**Task prompt**
Show the lines of the material that contain the word "page".

**Records**
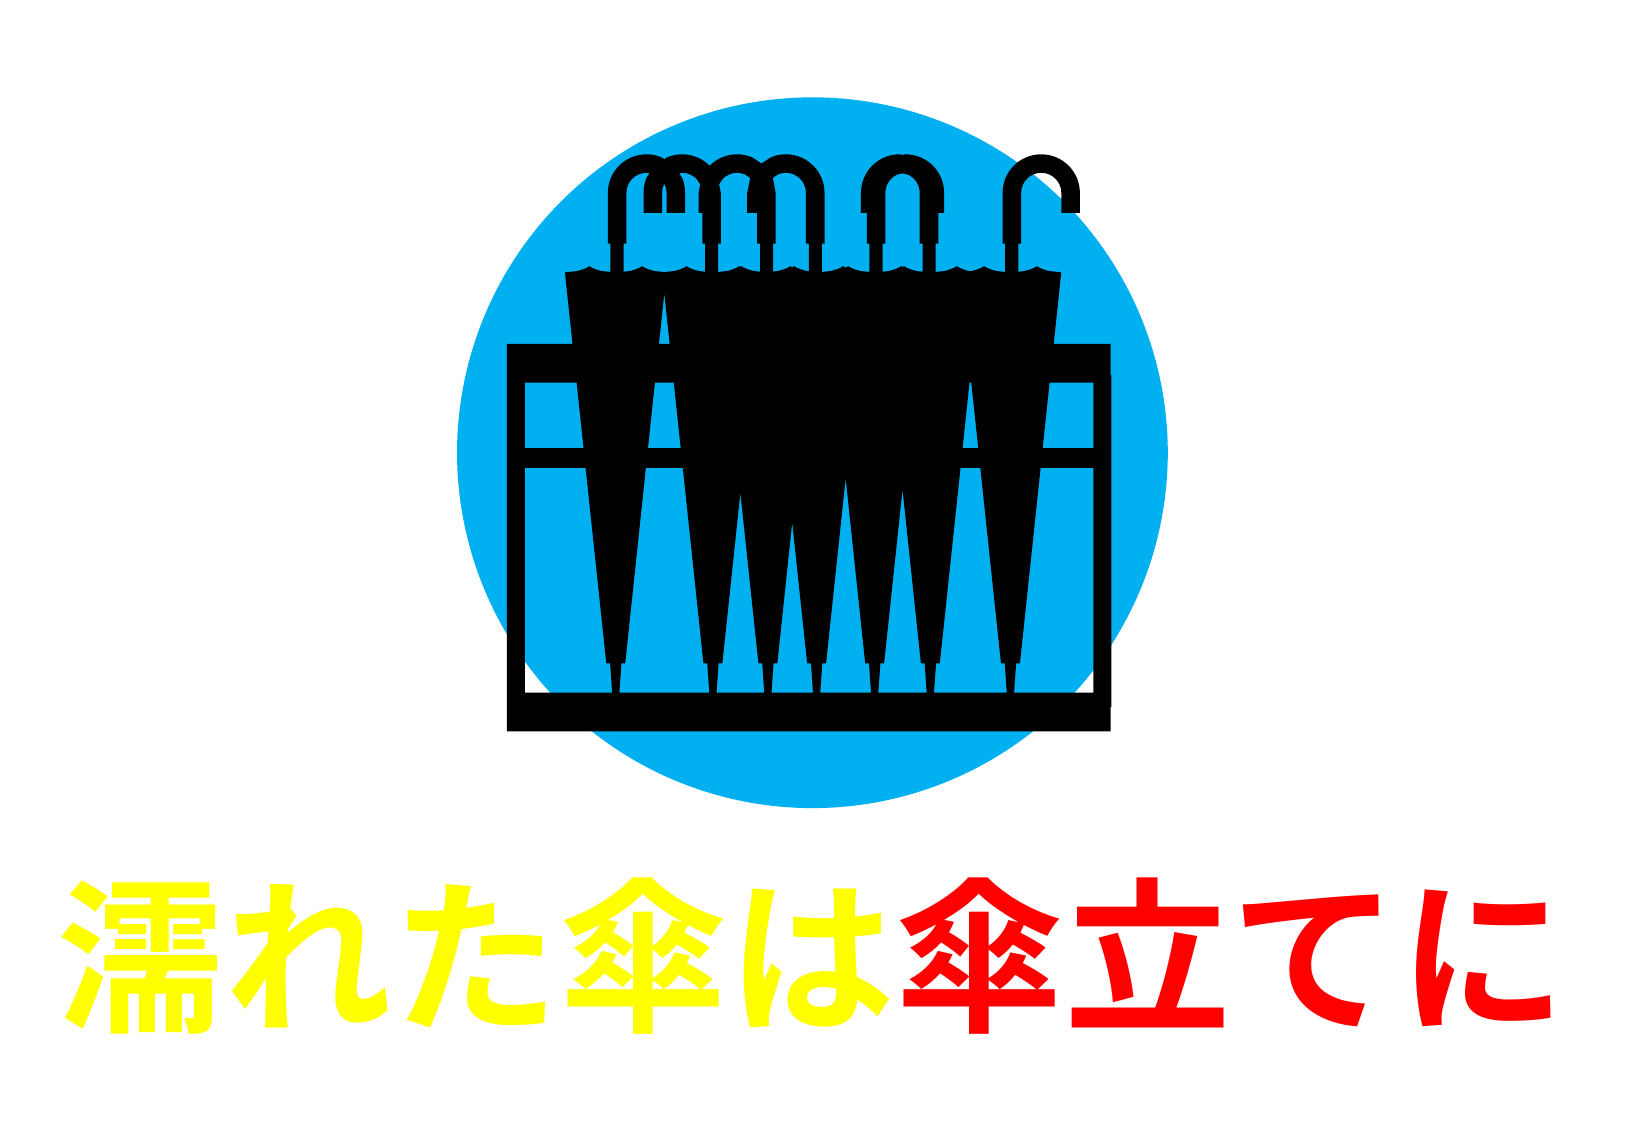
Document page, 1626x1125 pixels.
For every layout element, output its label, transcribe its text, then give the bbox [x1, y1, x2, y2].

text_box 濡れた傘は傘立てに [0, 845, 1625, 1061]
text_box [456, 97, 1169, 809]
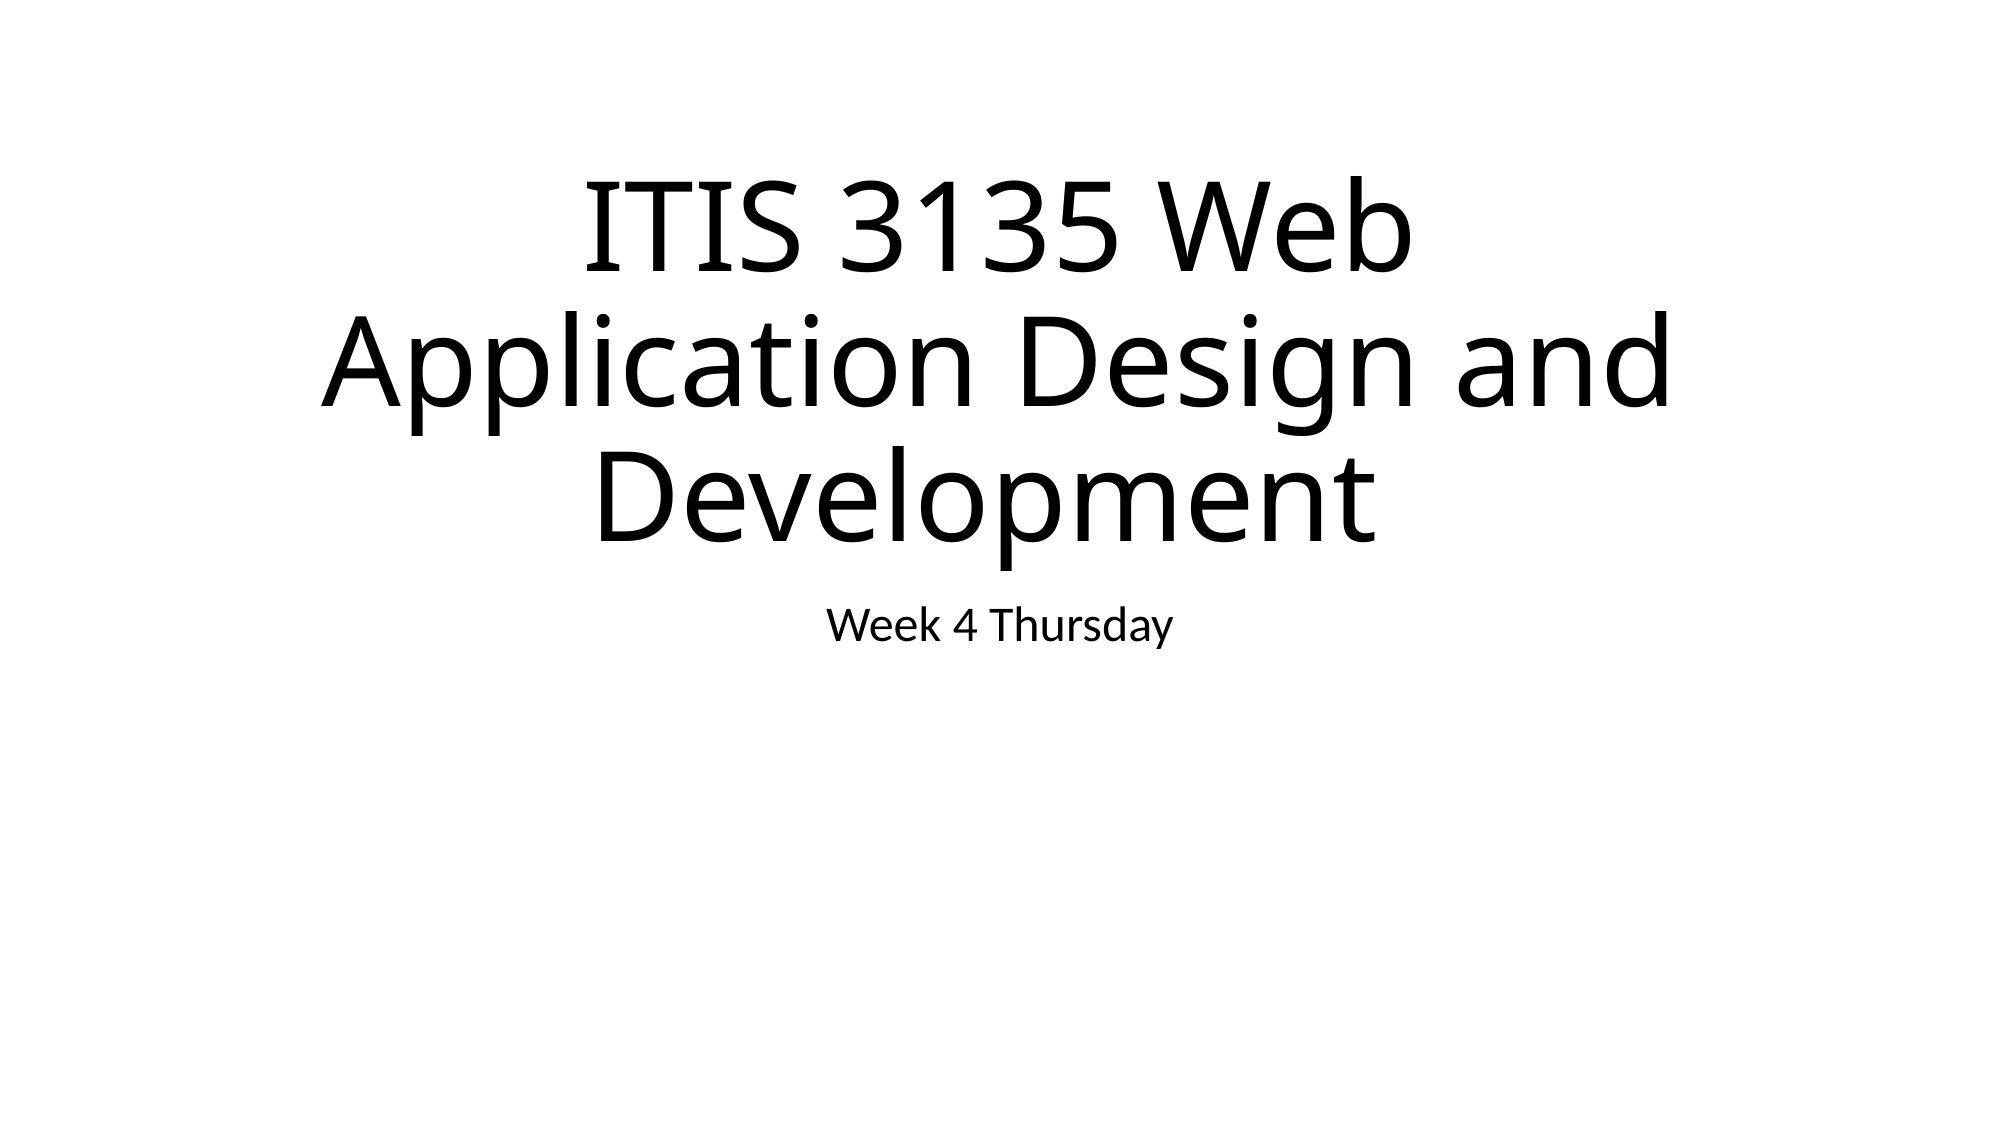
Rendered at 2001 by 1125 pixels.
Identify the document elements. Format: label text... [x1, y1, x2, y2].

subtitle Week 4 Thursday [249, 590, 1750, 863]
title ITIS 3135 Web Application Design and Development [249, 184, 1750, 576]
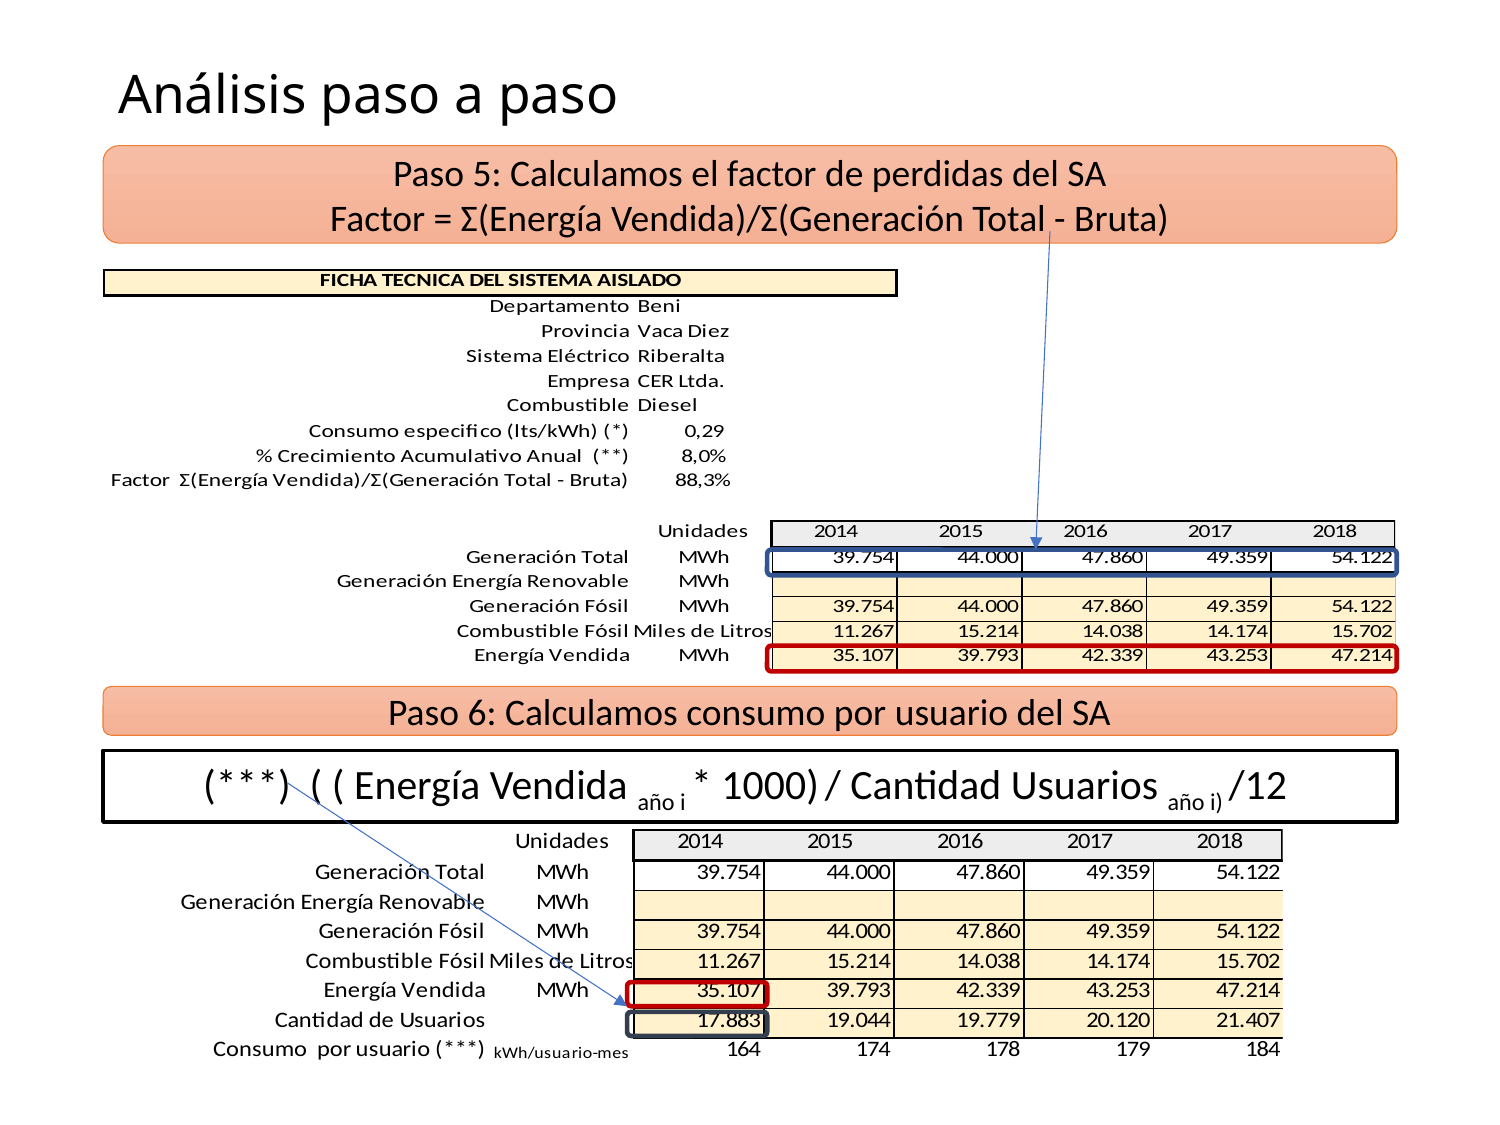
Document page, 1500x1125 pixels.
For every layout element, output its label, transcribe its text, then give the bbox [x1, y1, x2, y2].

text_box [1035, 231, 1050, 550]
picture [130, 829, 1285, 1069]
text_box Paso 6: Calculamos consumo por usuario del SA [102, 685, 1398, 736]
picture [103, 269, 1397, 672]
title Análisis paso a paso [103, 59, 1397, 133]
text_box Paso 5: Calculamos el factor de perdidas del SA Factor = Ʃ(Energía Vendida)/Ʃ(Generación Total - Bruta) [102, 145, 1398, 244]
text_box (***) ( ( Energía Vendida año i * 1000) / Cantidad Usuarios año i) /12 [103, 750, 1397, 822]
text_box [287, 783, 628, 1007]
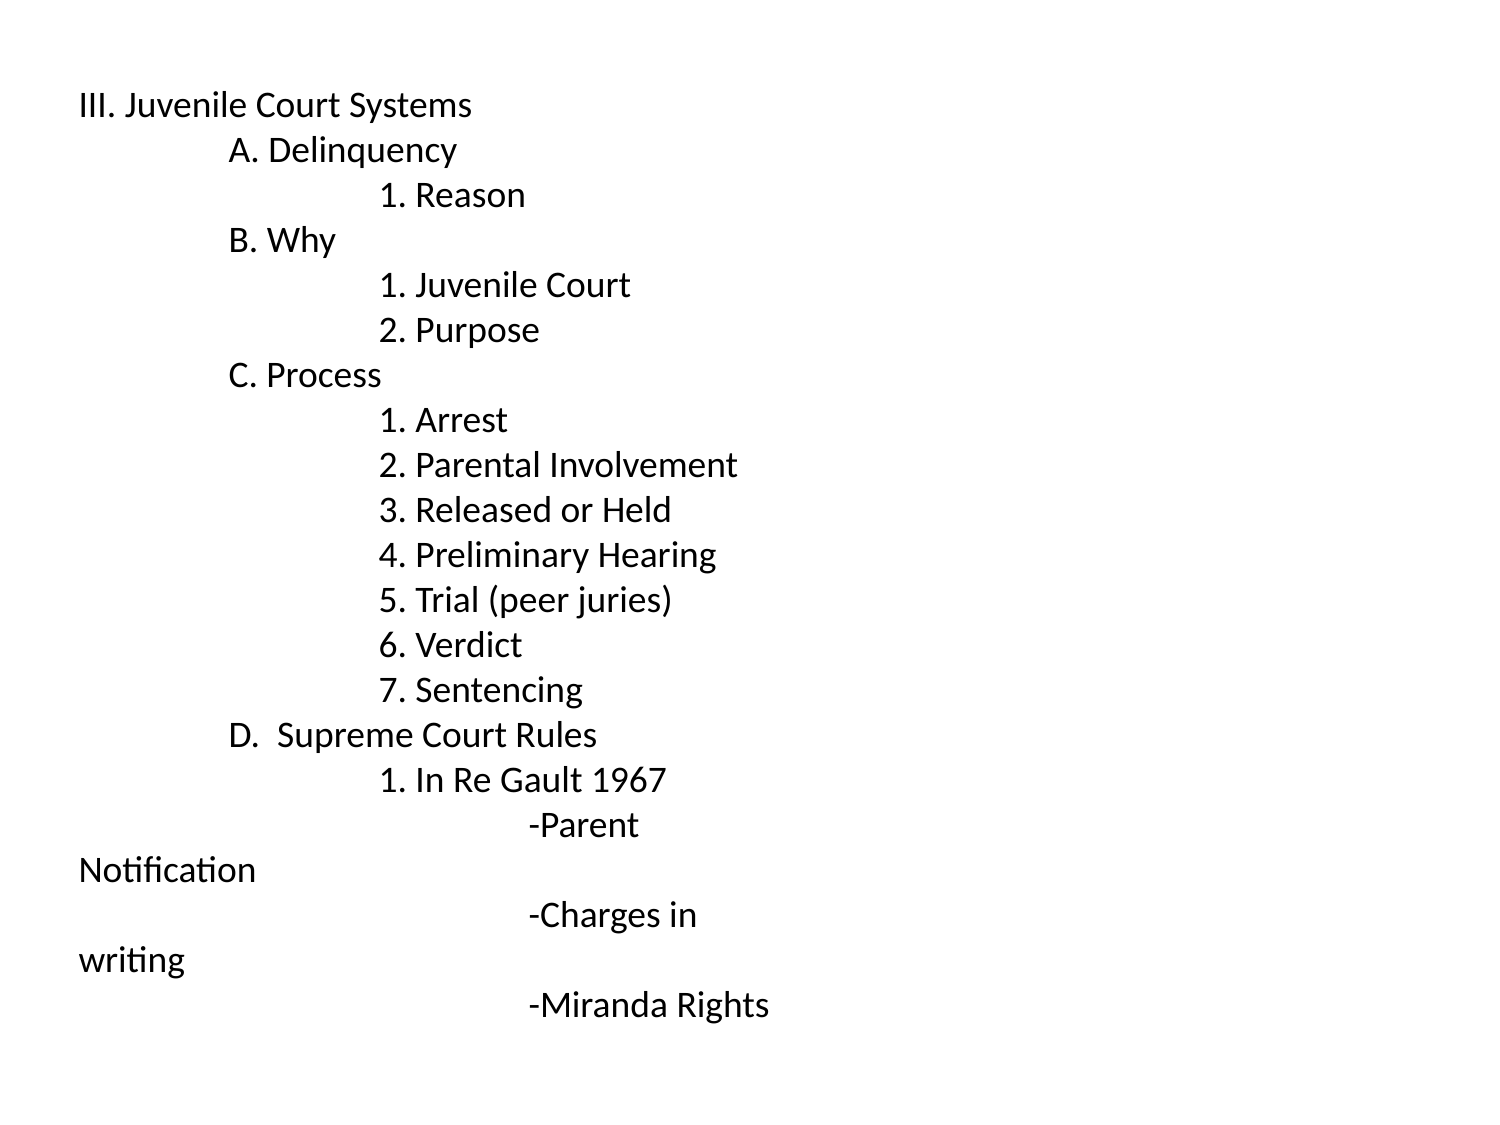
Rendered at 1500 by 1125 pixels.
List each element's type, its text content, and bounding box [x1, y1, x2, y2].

**Answer box**
Document page, 1626x1125 pixels.
Document page, 1500x1125 pixels.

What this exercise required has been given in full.